From Hollywood, we had the ham-fisted men-as-boys Adam Sandler and pals comedy Grown Ups and the Jerry Bruckheimer action-comedy extravaganza The Sorcerer's Apprentice, with Jay Baruchel and Nicolas Cage in an overwrought, effects-heavy bit of eye-catching nonsense. At least it wasn't in 3D. On the other hand, Joe Dante's The Hole is one of the finest uses of 3D we've seen since Avatar, subtly using it to make the imagery deeper rather than gimmicky in this old-style kid's adventure-thriller. More adult thrills came in the British horror F, about a gang of terrifying hooded students, although there isn't much to it. More horror came in the British-Dutch ick-fest The Human Centipede, which makes me queasy just thinking about it.
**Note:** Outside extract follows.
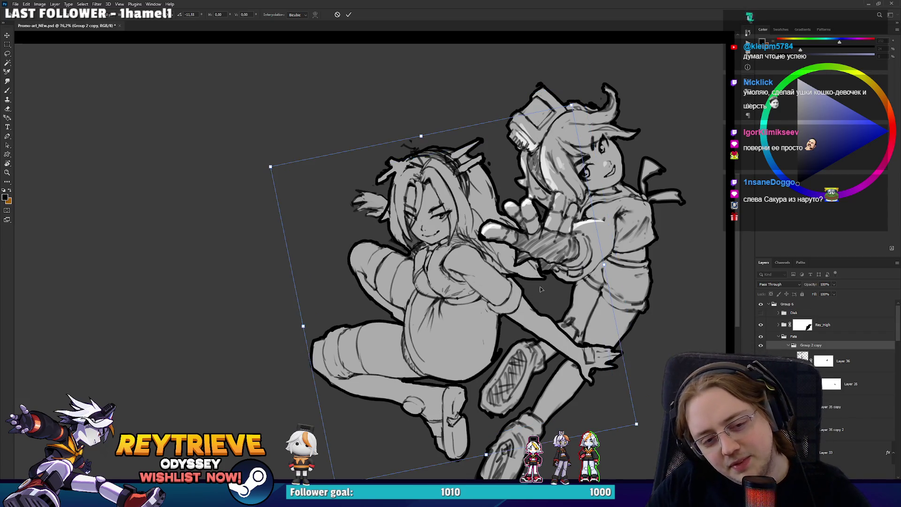
key(ctrl+z)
But by far the best and most original film of the week (if not the year) was the British biopic The Arbor, which blurs fiction and documentary to tell the life story of young playwright Andrea Dunbar. It's a stunner.
This week's offerings include Francois Ozon's Le Refuge, the crime drama Dog Pound, the British comedy A Town Called Panic and the British gang drama Down Terrace. Sadly, with this week's announcement of the abolishment of the UK Film Council, we probably won't have quite as many British films this time next year.